Visual Reasoning with Multi-hop Feature Modulation
This work addresses the problem of handling longer sequences in visual dialogue for AI systems, representing an incremental improvement over existing FiLM-based methods.
The paper tackles the challenge of scaling visual reasoning to longer input sequences like dialogue by proposing multi-hop Feature-wise Linear Modulation (FiLM) generation, which alternates between language attention and parameter generation. It achieves state-of-the-art performance on the GuessWhat?! visual dialogue task, significantly outperforming prior methods, while matching single-hop FiLM on the ReferIt task.

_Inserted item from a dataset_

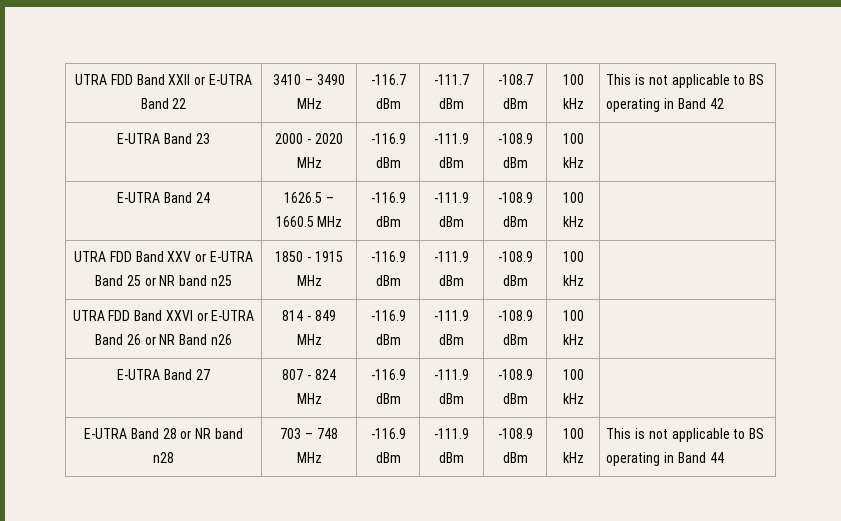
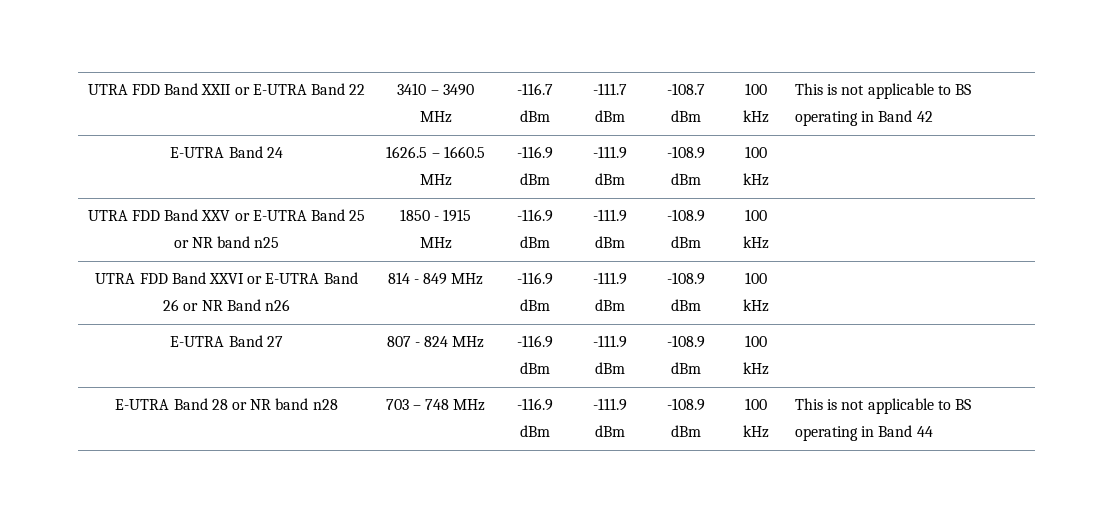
[117,133,210,144] [275,133,343,144] [296,157,322,168] [370,133,406,144] [375,157,401,168] [434,133,469,144] [439,157,464,168] [497,133,533,144] [502,157,528,168] [562,133,584,144] [562,157,584,168] // E-UTRA Band 23 | 2000 - 2020 MHz | -116.9 dBm | -111.9 dBm | -108.9 dBm | 100 kHz | -> (933, 116) none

Recent breakthroughs in computer vision and natural language processing have spurred interest in challenging multi-modal tasks such as visual question-answering and visual dialogue. For such tasks, one successful approach is to condition image-based convolutional network computation on language via Feature-wise Linear Modulation (FiLM) layers, i.e., per-channel scaling and shifting. We propose to generate the parameters of FiLM layers going up the hierarchy of a convolutional network in a multi-hop fashion rather than all at once, as in prior work. By alternating between attending to the language input and generating FiLM layer parameters, this approach is better able to scale to settings with longer input sequences such as dialogue. We demonstrate that multi-hop FiLM generation achieves state-of-the-art for the short input sequence task ReferIt --- on-par with single-hop FiLM generation --- while also significantly outperforming prior state-of-the-art and single-hop FiLM generation on the GuessWhat?! visual dialogue task.